§ **Work to be completed**: Tally the lines of the entries below that hold the word "Rendered", and please give only the total.

----- Data provided

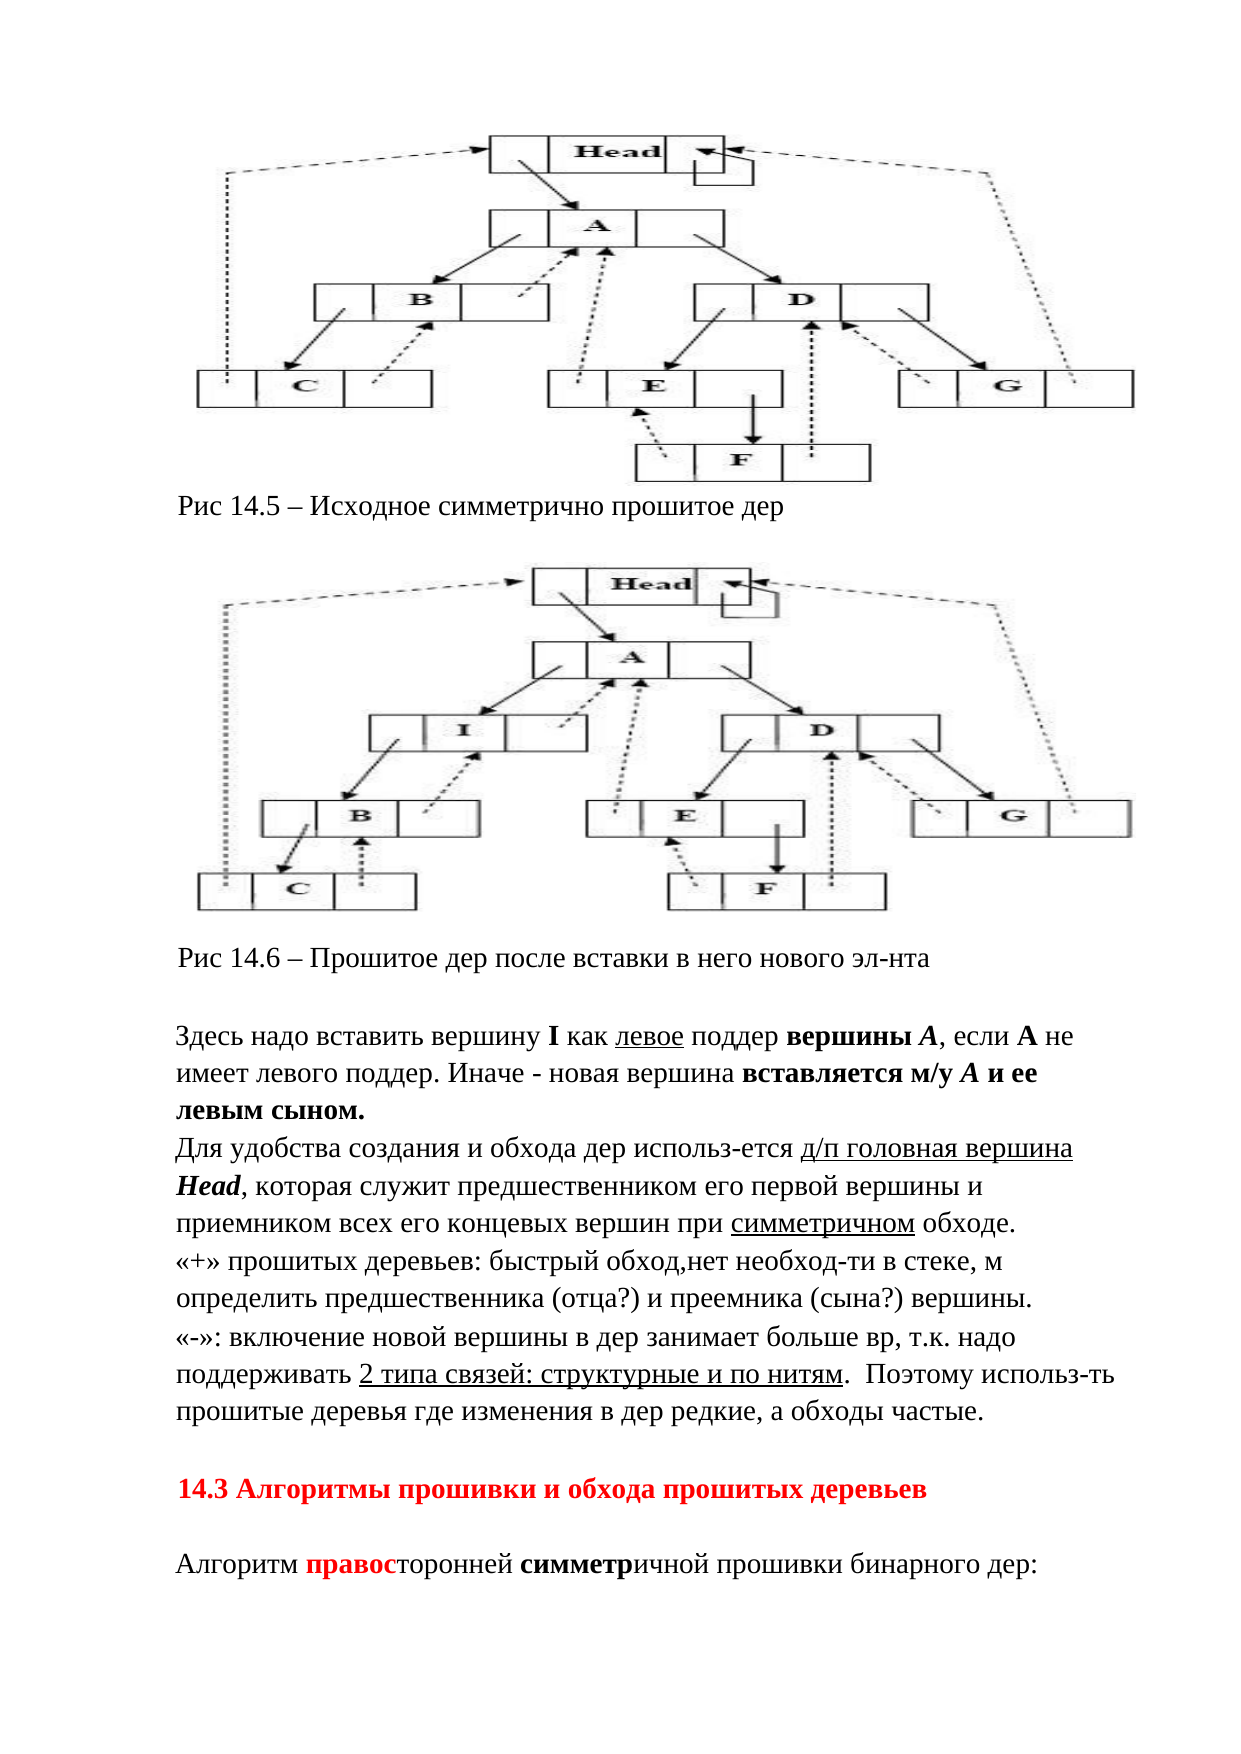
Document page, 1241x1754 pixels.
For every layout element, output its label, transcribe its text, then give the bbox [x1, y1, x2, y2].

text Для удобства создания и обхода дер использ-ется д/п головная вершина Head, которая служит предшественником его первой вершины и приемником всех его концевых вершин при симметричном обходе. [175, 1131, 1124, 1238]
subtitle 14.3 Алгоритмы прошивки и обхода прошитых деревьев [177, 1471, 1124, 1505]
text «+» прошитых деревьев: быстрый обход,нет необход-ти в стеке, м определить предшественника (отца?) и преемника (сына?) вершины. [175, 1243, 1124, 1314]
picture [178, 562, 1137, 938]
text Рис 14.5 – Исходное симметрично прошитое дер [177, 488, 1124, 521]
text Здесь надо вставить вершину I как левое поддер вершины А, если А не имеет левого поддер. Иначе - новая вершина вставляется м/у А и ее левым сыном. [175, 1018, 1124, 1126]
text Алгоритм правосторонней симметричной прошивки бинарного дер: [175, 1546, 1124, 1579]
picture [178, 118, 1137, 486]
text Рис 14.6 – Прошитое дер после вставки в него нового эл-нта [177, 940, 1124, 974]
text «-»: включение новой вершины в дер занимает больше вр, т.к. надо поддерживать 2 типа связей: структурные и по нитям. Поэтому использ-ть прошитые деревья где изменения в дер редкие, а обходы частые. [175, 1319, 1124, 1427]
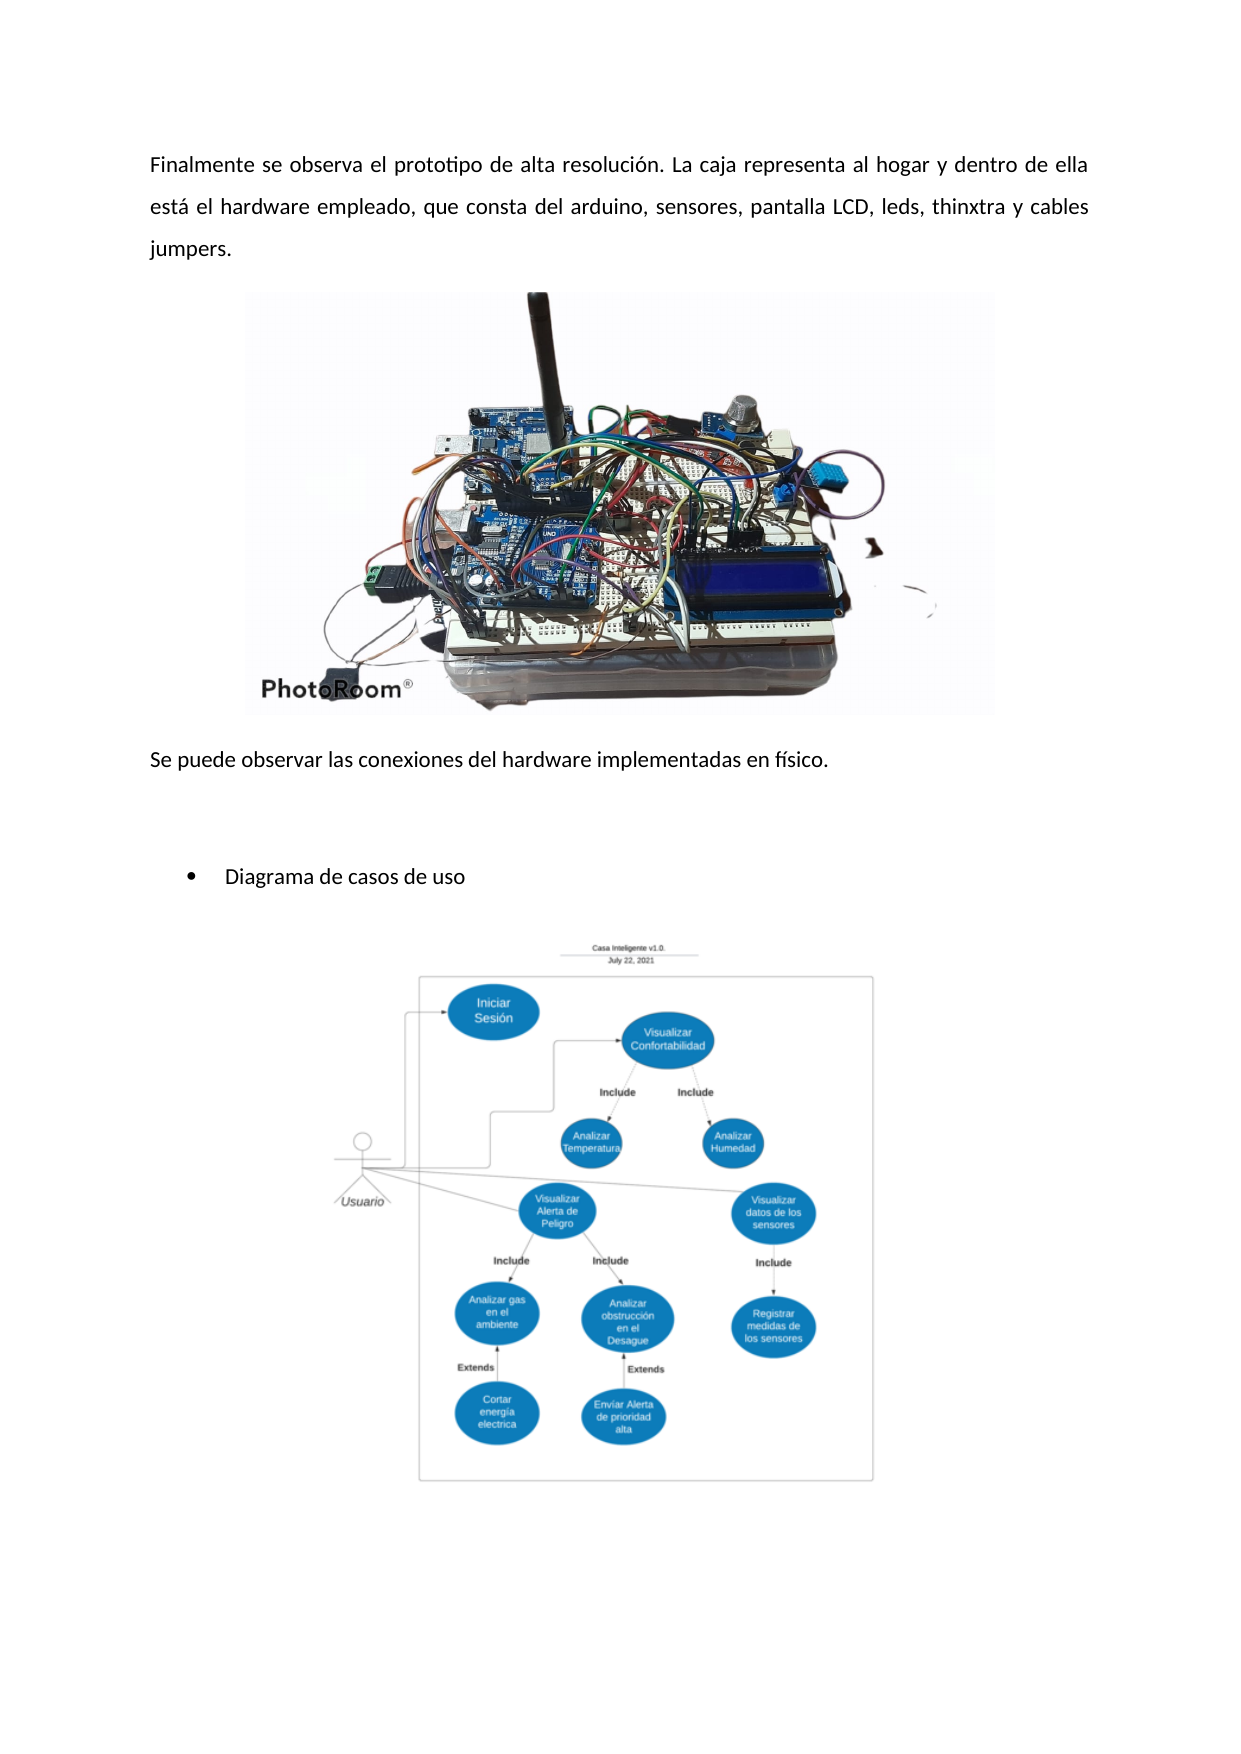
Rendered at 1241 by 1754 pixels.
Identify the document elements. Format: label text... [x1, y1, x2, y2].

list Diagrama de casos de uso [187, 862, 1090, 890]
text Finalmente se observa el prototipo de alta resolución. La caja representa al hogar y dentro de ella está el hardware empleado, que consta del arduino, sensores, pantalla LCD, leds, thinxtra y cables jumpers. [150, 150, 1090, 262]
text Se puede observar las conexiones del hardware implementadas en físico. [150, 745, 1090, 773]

----------
----- Data provided

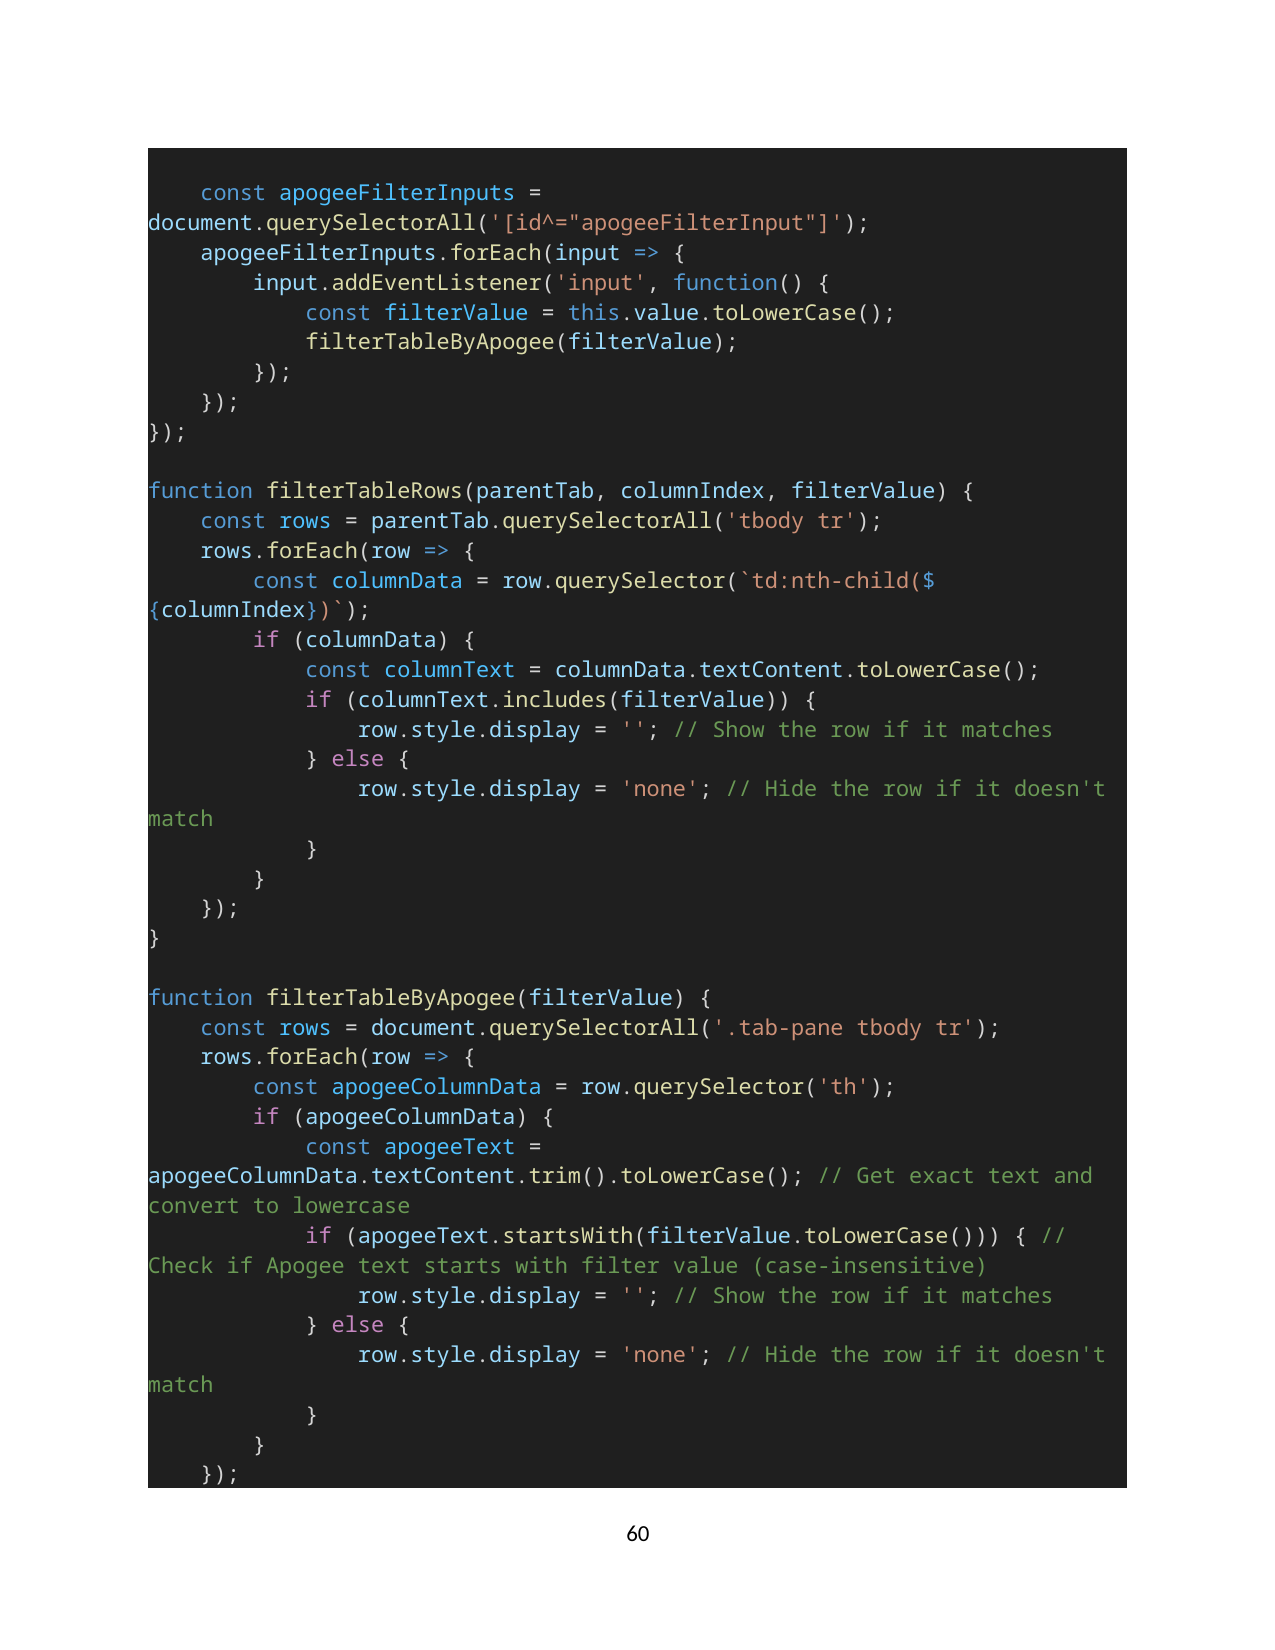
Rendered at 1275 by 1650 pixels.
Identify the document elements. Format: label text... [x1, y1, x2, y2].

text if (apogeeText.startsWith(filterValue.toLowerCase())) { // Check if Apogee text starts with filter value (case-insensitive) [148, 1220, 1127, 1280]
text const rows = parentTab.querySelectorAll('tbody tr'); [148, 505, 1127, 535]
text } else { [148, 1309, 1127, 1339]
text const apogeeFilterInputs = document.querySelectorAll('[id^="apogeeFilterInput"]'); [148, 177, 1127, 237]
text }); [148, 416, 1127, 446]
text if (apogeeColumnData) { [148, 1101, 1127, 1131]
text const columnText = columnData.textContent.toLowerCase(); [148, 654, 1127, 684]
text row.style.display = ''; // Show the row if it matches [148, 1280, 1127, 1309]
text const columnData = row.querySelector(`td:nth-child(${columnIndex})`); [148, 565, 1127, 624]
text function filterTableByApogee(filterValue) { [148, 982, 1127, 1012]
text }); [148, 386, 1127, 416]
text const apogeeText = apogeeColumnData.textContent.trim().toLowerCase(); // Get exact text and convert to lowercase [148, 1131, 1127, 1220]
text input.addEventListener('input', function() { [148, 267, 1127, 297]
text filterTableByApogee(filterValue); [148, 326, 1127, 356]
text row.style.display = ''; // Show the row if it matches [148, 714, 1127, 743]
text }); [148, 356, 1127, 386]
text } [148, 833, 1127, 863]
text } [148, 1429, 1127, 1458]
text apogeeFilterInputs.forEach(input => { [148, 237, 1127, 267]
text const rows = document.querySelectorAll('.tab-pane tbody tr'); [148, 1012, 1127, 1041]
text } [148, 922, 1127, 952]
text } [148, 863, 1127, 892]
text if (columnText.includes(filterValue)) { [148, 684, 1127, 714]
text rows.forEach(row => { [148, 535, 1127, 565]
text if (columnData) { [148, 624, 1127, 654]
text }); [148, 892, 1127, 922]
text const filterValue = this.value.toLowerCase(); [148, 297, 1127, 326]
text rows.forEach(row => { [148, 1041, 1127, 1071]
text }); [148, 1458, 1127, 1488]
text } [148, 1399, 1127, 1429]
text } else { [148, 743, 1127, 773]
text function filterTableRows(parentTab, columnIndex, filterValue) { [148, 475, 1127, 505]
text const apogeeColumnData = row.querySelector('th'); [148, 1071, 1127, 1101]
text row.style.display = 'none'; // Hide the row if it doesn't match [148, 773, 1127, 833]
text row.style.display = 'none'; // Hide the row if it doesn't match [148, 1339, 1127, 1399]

----------

§ **Answer area**: 2